In the video, Erivo portrays a woman remembering the positive memories of a relationship with another woman that has come to an end.
“I wanted to pay homage to Black love, but often we see Black love – and most love – heterosexually,” she says. “I wanted to see something that felt normal, that showed two women in a relationship… and it wasn’t voyeuristic and it wasn’t fetishistic. It was just a normal relationship going through the ups and downs that relationships go through.“
Born and raised in London, Erivo now lives in the US, where her profile is bigger, but still has family and friends back here.
As a star of stage and screen, and soon the charts, I ask how she feels about the government’s treatment of the arts and entertainment industry in the UK during the pandemic. The promise of £1.57bn in funding came four months into the crisis, which many argued was too late, while confirmation of a £750m insurance scheme for festivals only came earlier this month – again, too late for many events for the second year running.
Then there is the plan requiring people to prove double vaccination status when entering nightclubs and other “crowded venues” from the end of September – bizarrely announced just as restrictions were lifted in July – which has been condemned as an “absolute shambles” by industry figures.
“I think there seems to be this terrible battle that keeps going on in the UK when it comes to the arts and I don’t know why it’s difficult for the government to see that the arts are worth taking care of,” Erivo says. “Because people gain so much, everybody gains from it, even commerce gains from it. If there’s art, there’s a reason for people to visit, there’s a reason for people to see it, that means people are spending money to come and see these shows, to see the plays, the films.
“For me personally, I don’t know that anyone should be forced to have a vaccine, everyone is individual and it’s up to them.
“I do hope that we’ll finally get to a place where people deem the arts a necessary thing, because it is, and it’s often how a lot of people survive. And right now, there are people I know for sure in London who are only just getting back to work, only just getting back to shows and rehearsals. And they’ve desperately needed to be back at work and haven’t really been taken care of, and that saddens me.
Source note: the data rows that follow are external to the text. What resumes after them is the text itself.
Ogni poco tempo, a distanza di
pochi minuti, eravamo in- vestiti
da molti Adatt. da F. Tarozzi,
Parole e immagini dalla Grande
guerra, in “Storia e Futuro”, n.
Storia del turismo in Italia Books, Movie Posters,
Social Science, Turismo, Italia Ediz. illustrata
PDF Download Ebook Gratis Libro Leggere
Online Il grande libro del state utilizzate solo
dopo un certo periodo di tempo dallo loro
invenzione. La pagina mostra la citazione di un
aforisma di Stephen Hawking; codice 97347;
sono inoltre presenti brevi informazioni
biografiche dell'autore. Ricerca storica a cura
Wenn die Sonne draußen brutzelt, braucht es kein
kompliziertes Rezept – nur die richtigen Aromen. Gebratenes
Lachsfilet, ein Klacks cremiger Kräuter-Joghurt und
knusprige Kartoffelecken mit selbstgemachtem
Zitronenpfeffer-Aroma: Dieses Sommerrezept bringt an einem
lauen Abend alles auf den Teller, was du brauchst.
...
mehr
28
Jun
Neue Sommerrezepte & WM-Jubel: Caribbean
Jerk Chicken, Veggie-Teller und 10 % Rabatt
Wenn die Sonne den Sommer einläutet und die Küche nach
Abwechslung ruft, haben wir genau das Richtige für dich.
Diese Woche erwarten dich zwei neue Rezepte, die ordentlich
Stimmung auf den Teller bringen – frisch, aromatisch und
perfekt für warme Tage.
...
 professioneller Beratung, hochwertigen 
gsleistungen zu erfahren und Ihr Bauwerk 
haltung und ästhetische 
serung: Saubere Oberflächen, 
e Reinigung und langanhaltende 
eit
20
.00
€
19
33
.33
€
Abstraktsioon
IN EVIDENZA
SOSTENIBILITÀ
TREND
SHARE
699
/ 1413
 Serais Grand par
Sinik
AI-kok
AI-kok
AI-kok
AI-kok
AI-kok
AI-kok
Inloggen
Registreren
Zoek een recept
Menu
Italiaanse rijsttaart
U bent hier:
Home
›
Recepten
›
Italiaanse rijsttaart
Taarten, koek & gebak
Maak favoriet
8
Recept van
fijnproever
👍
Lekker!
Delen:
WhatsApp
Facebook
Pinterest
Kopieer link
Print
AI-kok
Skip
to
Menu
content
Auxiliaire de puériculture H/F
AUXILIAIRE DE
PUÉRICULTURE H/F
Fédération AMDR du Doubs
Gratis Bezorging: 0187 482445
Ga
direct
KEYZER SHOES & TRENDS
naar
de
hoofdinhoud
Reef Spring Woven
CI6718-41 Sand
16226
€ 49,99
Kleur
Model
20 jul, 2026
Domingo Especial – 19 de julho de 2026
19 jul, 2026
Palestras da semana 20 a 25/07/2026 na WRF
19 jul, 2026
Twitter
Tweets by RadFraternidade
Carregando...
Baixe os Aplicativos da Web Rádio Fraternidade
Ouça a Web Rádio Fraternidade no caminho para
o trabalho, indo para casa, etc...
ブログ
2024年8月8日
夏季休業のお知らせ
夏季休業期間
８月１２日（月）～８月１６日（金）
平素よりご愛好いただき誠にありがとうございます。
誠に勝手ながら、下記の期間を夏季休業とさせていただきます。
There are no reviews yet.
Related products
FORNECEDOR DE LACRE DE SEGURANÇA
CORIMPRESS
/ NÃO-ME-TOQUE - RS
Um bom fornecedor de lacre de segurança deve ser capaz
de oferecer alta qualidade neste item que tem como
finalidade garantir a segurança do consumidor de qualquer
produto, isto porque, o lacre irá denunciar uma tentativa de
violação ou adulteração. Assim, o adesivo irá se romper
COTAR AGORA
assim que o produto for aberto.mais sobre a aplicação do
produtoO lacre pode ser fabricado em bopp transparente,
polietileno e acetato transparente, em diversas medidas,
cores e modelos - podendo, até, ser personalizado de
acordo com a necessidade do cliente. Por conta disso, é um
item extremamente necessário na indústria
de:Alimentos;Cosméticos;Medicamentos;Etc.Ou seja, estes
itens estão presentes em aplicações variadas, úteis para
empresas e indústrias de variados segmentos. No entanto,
A lot. So I hope that that gets fixed.”
Before our time is up, I ask Erivo about another professional accomplishment that cements her status as a true multi-hyphenate in the industry. She is soon to become a published author, with her debut children’s book, Remember to Dream, Ebere, to be published in a few weeks. It tells the story of a mother and child who is encouraged to dream big.
“I am telling that story for anybody who has a dream, who thinks that things are impossible, who needs to be encouraged to keep dreaming – adults or children,” Erivo says. “I wrote it because it was the thing that I can relate to the most, the idea that the biggest dream is never too big. I feel like I’m living proof of that. I have definitely been able to live within the dreams that I’ve wanted for myself and I guess I wanted to share it with everybody else. I wanted other people to feel like they have that possibility, too.”
Cynthia Erivo’s debut album, Ch 1 Vs 1, will be released on 17 September.